Tuesday, July 09, 2013

Strange Priorities

Latest Newspaper Column:


So our Glorious Republican Overlords, despite having taken control of the state House, Senate and governorship, have been unable, as of this writing, to come up with a budget in time for the new fiscal year. And I see the House decided to celebrate its failure by taking the last week off while the rest of us had to work.


So let’s see what the party that promised to bring fiscal responsibility and jobs to North Carolina has been doing since the beginning of the year:

— A bill passed by the House and currently under consideration by the Senate would ban the use of “Shariah law” in proceedings in North Carolina courts.

Well, thanks be to God for that. I can’t tell you the number of times I’ve had to contend with some bearded mullah coming into our courthouse and trying to argue that some defendant needs to have his hand cut off for stealing DVDs at Walmart. I’m certainly glad solving that non-problem was a bigger priority for the House than working on a budget.

It’s not just Shariah, however. That might show bigotry, not to mention ignorance. The use of any foreign law can be challenged, even if its use is provided for by contract. I’m sure that foreign companies will be even more eager to do business in our fair state after finding that out. Just as well. I never trusted the Dutch, anyway.

— Then, when the bill came to the Senate, they suddenly tried to tack on new restrictions on abortion clinics.

 “Sometimes these things come together at the last minute,” Sen. Buck Newton, R-Wilson, told WRAL-TV. Because “the last minute” is when you want to start adding restrictions on what the U.S. Supreme Court has upheld as a constitutional right.
When asked point-blank during debate if he could “cite a health issue related to abortion” at a clinic compliant with current regulations, Republican Sen. Chad Barefoot had to admit, “I cannot.” But I guess they thought we needed to rush this through the day before the holiday anyway (while, let me repeat, we still don’t have a budget). I guess we don’t want to get shown up by Texas.

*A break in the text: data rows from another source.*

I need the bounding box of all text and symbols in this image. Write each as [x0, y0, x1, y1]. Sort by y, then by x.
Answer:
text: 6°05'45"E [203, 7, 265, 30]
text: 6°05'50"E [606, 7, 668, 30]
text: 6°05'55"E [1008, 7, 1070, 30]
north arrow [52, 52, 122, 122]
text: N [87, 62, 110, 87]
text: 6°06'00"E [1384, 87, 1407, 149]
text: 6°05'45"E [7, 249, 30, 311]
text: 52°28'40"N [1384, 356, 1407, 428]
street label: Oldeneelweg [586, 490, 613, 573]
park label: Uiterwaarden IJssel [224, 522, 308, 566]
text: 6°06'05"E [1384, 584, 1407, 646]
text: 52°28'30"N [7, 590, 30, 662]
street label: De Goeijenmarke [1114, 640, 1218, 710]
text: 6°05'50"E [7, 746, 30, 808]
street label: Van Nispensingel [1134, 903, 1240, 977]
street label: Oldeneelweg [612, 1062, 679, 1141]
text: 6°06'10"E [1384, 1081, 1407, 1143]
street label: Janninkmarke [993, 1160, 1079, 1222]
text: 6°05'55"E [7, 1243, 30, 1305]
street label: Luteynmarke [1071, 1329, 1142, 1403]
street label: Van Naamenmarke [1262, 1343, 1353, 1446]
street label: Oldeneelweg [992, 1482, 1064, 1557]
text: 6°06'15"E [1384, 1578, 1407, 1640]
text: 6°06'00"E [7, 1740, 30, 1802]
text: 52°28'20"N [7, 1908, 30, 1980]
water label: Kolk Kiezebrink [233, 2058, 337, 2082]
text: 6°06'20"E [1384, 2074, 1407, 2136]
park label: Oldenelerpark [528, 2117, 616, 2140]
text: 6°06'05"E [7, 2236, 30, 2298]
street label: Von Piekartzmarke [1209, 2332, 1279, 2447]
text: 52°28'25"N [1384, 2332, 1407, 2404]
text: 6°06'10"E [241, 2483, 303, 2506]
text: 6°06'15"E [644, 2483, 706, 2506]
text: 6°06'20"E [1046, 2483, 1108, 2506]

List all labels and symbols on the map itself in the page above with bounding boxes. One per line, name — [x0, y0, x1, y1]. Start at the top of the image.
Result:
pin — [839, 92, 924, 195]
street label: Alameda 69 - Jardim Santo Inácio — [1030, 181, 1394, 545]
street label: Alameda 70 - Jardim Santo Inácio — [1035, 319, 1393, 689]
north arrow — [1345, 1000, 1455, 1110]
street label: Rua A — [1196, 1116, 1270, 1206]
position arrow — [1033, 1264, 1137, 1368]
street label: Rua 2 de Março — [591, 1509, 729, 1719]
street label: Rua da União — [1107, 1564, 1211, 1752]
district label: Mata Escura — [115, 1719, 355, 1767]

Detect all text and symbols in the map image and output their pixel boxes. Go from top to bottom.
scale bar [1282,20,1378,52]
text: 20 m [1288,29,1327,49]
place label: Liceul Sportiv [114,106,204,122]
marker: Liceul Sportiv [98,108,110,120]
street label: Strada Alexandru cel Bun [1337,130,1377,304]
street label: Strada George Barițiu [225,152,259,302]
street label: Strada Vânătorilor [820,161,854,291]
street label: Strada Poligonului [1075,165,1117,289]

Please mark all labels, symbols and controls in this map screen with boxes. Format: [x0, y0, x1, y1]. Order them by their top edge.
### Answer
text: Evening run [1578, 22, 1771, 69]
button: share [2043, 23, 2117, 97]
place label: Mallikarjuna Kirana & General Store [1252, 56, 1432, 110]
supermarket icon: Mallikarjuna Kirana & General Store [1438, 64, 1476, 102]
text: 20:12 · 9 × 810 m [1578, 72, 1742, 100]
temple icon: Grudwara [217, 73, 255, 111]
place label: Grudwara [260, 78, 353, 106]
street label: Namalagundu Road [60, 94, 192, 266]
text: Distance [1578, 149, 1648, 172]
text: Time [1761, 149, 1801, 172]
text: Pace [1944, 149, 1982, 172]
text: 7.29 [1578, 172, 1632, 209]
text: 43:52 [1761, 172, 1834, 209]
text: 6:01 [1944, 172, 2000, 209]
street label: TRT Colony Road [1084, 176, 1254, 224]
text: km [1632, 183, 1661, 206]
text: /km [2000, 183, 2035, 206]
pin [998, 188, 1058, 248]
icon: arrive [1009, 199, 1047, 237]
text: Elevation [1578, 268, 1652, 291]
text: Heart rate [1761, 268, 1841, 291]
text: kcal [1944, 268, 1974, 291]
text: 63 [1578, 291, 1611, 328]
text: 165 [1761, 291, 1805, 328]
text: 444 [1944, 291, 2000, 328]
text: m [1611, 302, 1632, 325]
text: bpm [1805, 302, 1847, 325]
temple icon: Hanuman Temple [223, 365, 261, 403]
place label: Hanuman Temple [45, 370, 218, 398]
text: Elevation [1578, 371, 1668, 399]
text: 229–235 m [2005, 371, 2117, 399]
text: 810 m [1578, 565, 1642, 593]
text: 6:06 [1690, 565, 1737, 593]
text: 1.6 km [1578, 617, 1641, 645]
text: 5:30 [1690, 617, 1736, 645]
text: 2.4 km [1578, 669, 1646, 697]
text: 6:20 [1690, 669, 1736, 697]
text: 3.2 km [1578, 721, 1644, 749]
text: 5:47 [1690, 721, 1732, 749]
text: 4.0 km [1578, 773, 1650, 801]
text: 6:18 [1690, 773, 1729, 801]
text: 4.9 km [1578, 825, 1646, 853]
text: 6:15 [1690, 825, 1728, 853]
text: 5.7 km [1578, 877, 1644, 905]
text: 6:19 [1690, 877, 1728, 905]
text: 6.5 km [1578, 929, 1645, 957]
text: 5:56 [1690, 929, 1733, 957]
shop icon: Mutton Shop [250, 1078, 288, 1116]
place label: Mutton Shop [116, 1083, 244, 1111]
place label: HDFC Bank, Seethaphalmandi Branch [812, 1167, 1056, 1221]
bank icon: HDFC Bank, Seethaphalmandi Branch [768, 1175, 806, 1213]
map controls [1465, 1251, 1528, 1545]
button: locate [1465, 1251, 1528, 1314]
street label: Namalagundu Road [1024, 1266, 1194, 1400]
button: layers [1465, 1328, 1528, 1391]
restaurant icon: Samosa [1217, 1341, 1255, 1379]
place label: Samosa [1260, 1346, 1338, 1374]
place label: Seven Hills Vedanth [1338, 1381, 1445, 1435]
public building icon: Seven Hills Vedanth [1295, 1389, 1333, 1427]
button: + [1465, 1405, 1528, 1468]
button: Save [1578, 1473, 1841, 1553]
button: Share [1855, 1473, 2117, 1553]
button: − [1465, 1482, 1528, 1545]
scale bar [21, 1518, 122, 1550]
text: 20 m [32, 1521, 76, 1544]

— A new bill mandates that all students in North Carolina public schools be taught cursive writing.

According to The Winston-Salem Journal, Rep. Pat Hurley of neighboring Randolph County became perturbed when thank-you notes she received from a class that visited her office were all printed. “After some research,” the story says, Rep. Hurley discovered that “many schools were leaving the decision to teach cursive up to individual teachers.” The horror!

Rep. Hurley, you look like a nice lady, but really? This is what you set your staff to researching in a time of fiscal crisis? Are CEOs of businesses who are thinking of bringing jobs to North Carolina going to turn to their minions and say, “Well, we were going to put the corporate headquarters in Randleman, but we found out the schools aren’t teaching cursive. That’s a deal breaker, people. Looks like we’re headed to Massachusetts”? We think not.

— A bill expands the state’s indecent exposure law to prohibit the exposure of “the nipple, or any portion of the areola, or the female breast.”

Rep. Rayne Brown, R-Davidson, said that her concerns were raised not by strip clubs or nudie magazines, but by topless protests for women’s equality in Asheville, a good hundred miles from her district. Still, Rep. Brown says, “some of her constituents were concerned” about the Ashevillian Feministas showing their naughty bits. I’ve always thought Davidson County was kind of pretty, but must be a paradise on Earth if that’s what all they’ve got to worry about.

And, of course, I’ve already written about the cockeyed proposal to require couples to wait two years instead of one to get a divorce and get hours of counseling in the meantime (without saying how it’s to be paid for). And the resolution to allow North Carolina to declare itself exempt from the First Amendment and establish a state religion.And the law that would allow people to carry concealed guns in bars (no way THAT could go wrong). The list goes on and on.

Congratulations, Republicans! You’ve managed to prove yourselves as feckless and ineffective as the Democrats you replaced. You’d think that a one-party state could manage to get at least some budget passed. But not, apparently, if that party is the GOP, who can’t seem to concentrate on what they claim is their core competency: fiscal responsibility.
They choose instead to fritter away time and energy (and taxpayer money) on a radical social agenda to push us resolutely back into the 19th century. The old bait-and-switch continues.

2 comments:

Anonymous said...

Does make me feel better about living in Ohio, which isn't exactly the most forward thinking state in the Union.

Oops. I'm sorry. Did I say "union"? I know how sensitive the pols are to that word in Carolinastan.

Celine said...

For the past 3 decades, Republicans have courted the RRR by promising to tackle their pet issues, only to brush them off after the votes have been delivered. Somebody finally figured out that this sword cuts both ways. So in the last election cycle, they ran a bunch of Teahadists on a platform of "jobs, jobs, jobs", and then once they were in, abandoned all that shit to work on important stuff like repealing civil rights for women, gays, and non-Christians.

The problem with this strategy is that on anyone except the RRR, it only works once. If they don't get their Christian Taliban in place before 2014, they're hosed.